#### [Exercise]
Your copy should contain exactly the lines from the start of the material through the line containing "Soshana lived and", and no pictures.
*** Opening Information ***
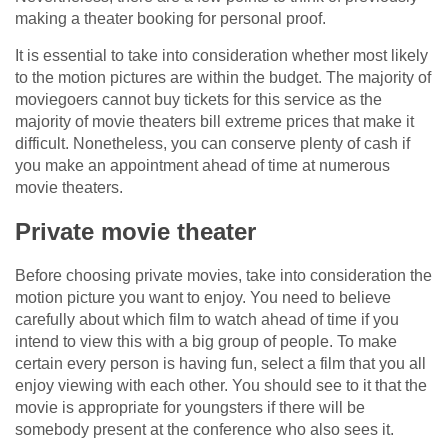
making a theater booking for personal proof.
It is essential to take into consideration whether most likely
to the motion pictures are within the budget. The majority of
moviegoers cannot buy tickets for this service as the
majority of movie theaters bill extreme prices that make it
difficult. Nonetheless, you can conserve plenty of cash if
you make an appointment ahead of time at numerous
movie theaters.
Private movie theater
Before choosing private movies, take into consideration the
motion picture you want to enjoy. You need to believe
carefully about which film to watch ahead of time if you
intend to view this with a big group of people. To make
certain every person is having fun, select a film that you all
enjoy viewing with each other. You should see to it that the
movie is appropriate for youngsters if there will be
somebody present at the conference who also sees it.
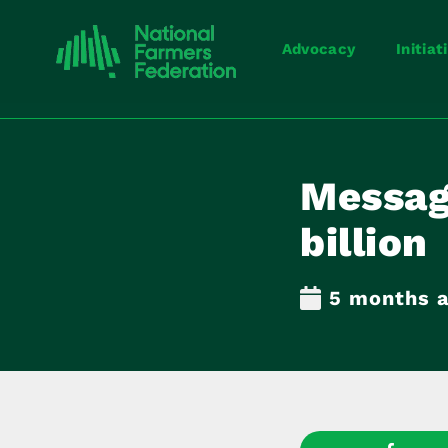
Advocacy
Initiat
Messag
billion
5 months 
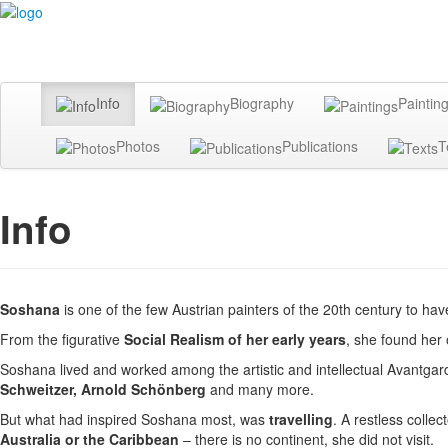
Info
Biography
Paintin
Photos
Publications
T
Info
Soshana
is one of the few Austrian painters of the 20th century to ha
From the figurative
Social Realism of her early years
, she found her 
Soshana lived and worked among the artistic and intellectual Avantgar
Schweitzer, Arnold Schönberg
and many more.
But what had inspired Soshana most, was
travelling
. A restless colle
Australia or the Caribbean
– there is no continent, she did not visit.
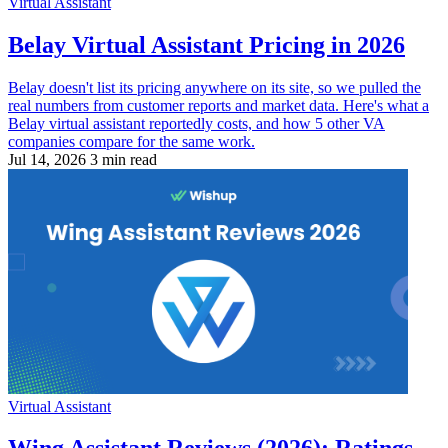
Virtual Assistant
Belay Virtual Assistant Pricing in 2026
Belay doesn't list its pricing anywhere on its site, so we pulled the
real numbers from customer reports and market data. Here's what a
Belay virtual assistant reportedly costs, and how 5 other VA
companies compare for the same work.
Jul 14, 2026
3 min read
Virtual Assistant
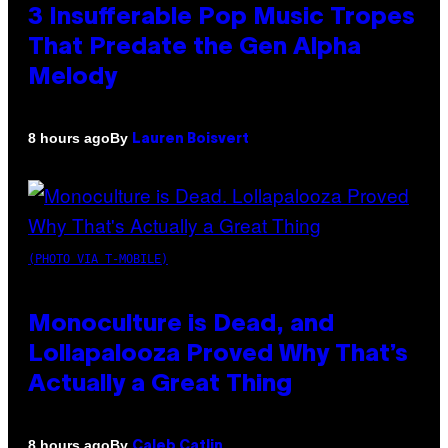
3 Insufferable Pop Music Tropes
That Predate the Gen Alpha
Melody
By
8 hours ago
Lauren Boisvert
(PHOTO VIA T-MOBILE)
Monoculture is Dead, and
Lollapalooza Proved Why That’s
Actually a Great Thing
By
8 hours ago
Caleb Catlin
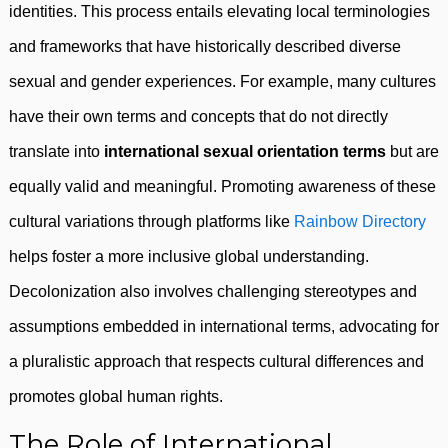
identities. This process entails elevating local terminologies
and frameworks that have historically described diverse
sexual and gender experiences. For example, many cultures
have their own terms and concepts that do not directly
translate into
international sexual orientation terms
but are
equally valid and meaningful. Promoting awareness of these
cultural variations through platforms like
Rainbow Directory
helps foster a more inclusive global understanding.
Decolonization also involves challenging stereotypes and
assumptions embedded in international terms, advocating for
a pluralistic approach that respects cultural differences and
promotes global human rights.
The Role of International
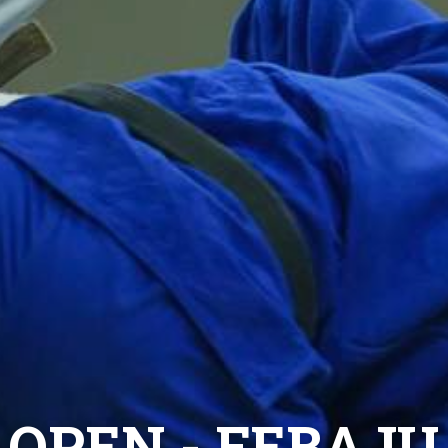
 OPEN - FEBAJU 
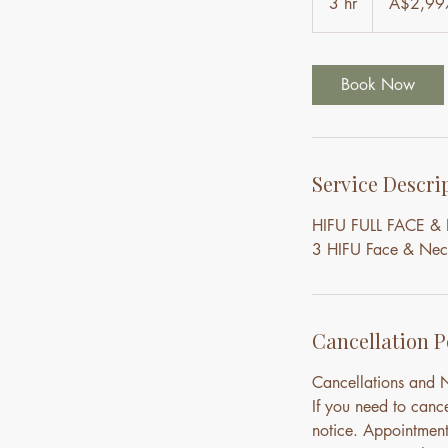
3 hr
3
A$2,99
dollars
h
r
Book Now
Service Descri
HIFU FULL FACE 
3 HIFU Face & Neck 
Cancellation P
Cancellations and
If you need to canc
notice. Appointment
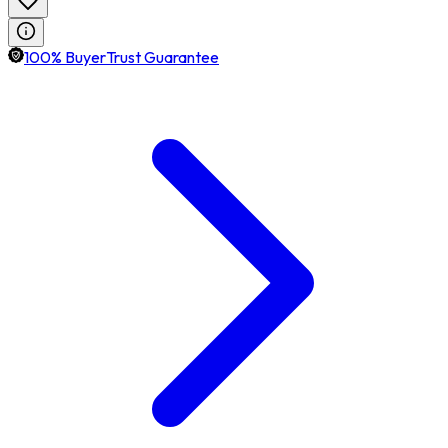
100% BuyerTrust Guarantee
*** Closing Information ***
#### [Written answer]
making a theater booking for personal proof.
It is essential to take into consideration whether most likely
to the motion pictures are within the budget. The majority of
moviegoers cannot buy tickets for this service as the
majority of movie theaters bill extreme prices that make it
difficult. Nonetheless, you can conserve plenty of cash if
you make an appointment ahead of time at numerous
movie theaters.
Private movie theater
Before choosing private movies, take into consideration the
motion picture you want to enjoy. You need to believe
carefully about which film to watch ahead of time if you
intend to view this with a big group of people. To make
certain every person is having fun, select a film that you all
enjoy viewing with each other. You should see to it that the
movie is appropriate for youngsters if there will be
somebody present at the conference who also sees it.
Advocacy
Initiat
Messag
billion
5 months 
Info
Biography
Paintin
Photos
Publications
T
Info
Soshana
is one of the few Austrian painters of the 20th century to ha
From the figurative
Social Realism of her early years
, she found her 
Soshana lived and worked among the artistic and intellectual Avantgar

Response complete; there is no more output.